#### [EXTRAIT CHOISI]
L’aviation civile peine à se décarboner

Journal de l’environnement – 06 mars 2019 par Valéry Laramée de Tannenberg
Les compagnies aériennes devront réduire de moitié leurs émissions d’ici 2050, alors que le trafic devrait doubler. En France, le Corac coordonne les recherches en la matière. Coup de projecteur sur cette alliance public-privé qui vient de publier sa feuille de route environnementale.
L’aviation civile est en plein bouleversement. Alors que montent, en France et en Europe, les demandes de taxation du kérosène, à Londres, les membres de l’Organisation de l’aviation civile internationale (OACI) négocient d’arrache-pied les règles du Corsia. Ce dispositif de compensation des émissions de CO2 des avions, qui doit entrer en service en 2020, devrait permettre aux compagnies aériennes de minorer leurs impacts sur le climat.

#### [DONNÉES AFFICHÉES]
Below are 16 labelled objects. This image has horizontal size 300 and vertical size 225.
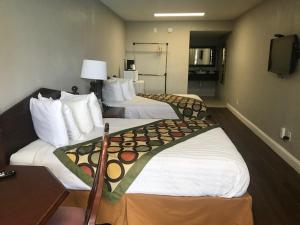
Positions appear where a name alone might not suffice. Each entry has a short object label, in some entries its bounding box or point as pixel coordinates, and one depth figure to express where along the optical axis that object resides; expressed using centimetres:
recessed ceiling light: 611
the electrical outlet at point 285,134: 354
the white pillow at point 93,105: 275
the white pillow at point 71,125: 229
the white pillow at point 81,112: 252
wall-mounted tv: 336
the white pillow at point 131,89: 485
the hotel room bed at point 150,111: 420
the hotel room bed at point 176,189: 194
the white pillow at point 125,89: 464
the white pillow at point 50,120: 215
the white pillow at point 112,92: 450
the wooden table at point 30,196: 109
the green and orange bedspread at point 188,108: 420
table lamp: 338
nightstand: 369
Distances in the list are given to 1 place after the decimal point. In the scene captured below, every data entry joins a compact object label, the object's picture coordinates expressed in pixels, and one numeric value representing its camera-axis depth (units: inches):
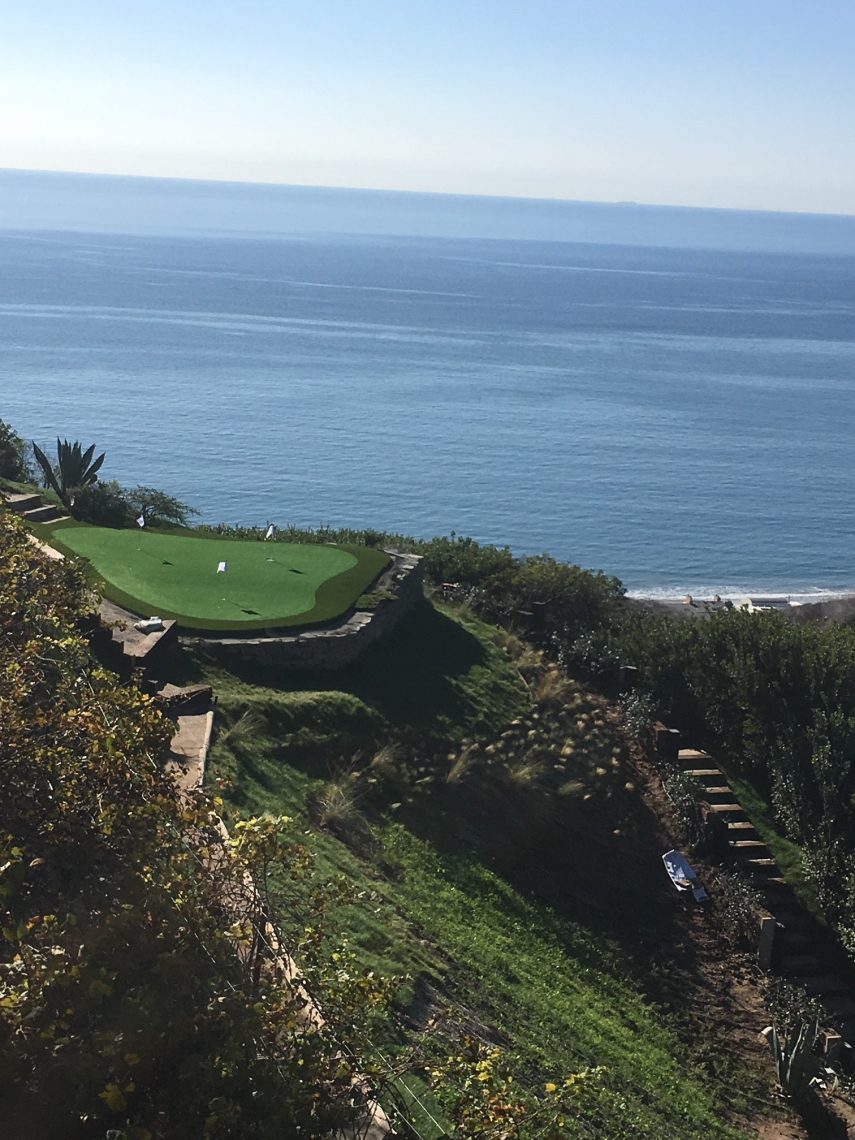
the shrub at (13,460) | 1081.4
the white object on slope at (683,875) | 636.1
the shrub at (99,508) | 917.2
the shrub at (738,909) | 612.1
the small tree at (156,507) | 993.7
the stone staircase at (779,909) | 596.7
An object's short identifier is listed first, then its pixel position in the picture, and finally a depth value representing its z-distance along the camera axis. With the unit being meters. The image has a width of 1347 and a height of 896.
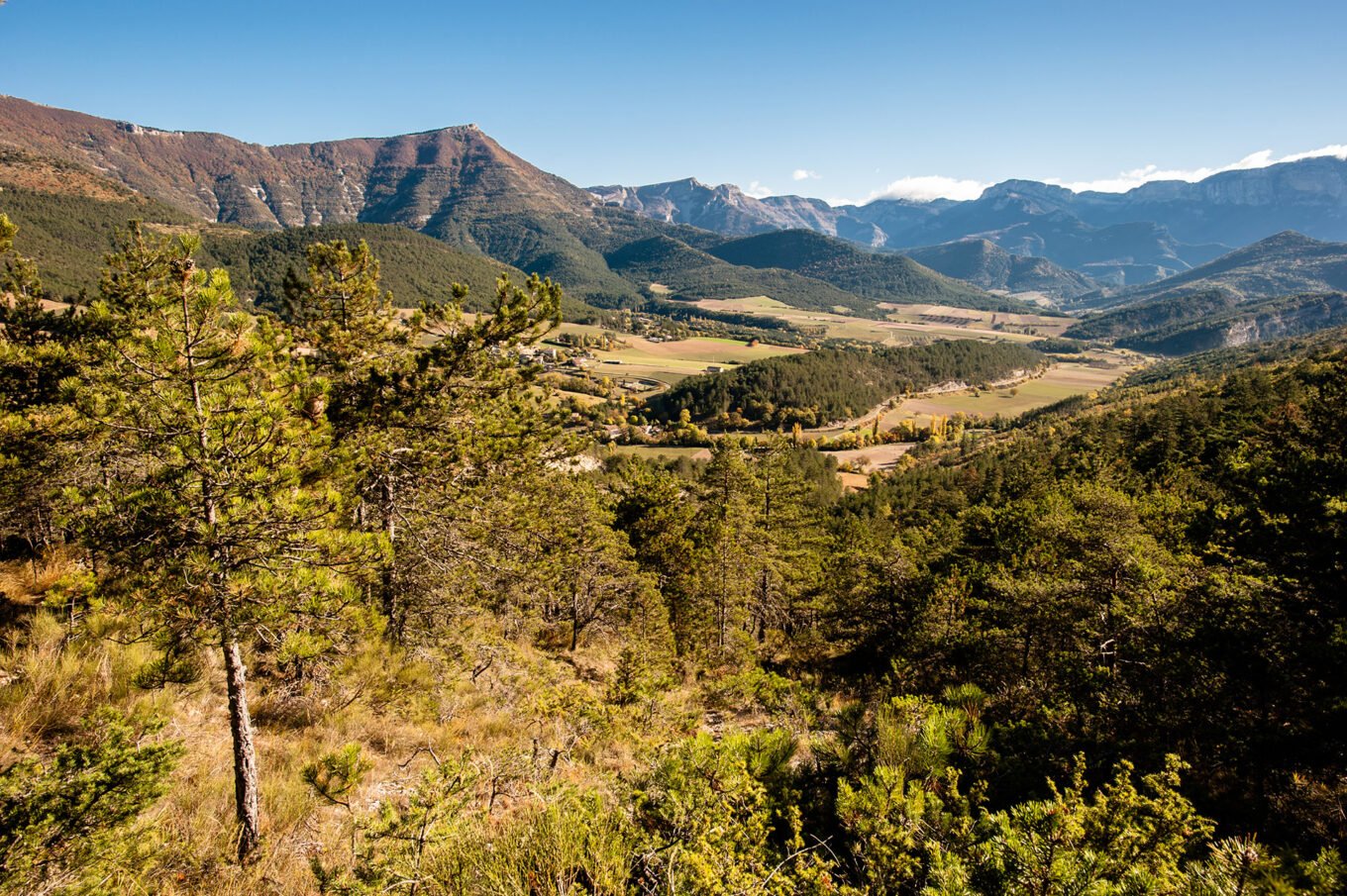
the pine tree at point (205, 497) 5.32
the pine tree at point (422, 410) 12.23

#### [TRAVAIL DEMANDÉ]
Dans l’extrait sur l’aviation civile, reprenez tout le passage depuis "L’aviation civile est" jusqu’à "sur le climat.", en substituant "carburant aviation" à "kérosène". Ces enregistrements proviennent d’une autre source.

#### [RÉPONSE]
L’aviation civile est en plein bouleversement. Alors que montent, en France et en Europe, les demandes de taxation du carburant aviation, à Londres, les membres de l’Organisation de l’aviation civile internationale (OACI) négocient d’arrache-pied les règles du Corsia. Ce dispositif de compensation des émissions de CO2 des avions, qui doit entrer en service en 2020, devrait permettre aux compagnies aériennes de minorer leurs impacts sur le climat.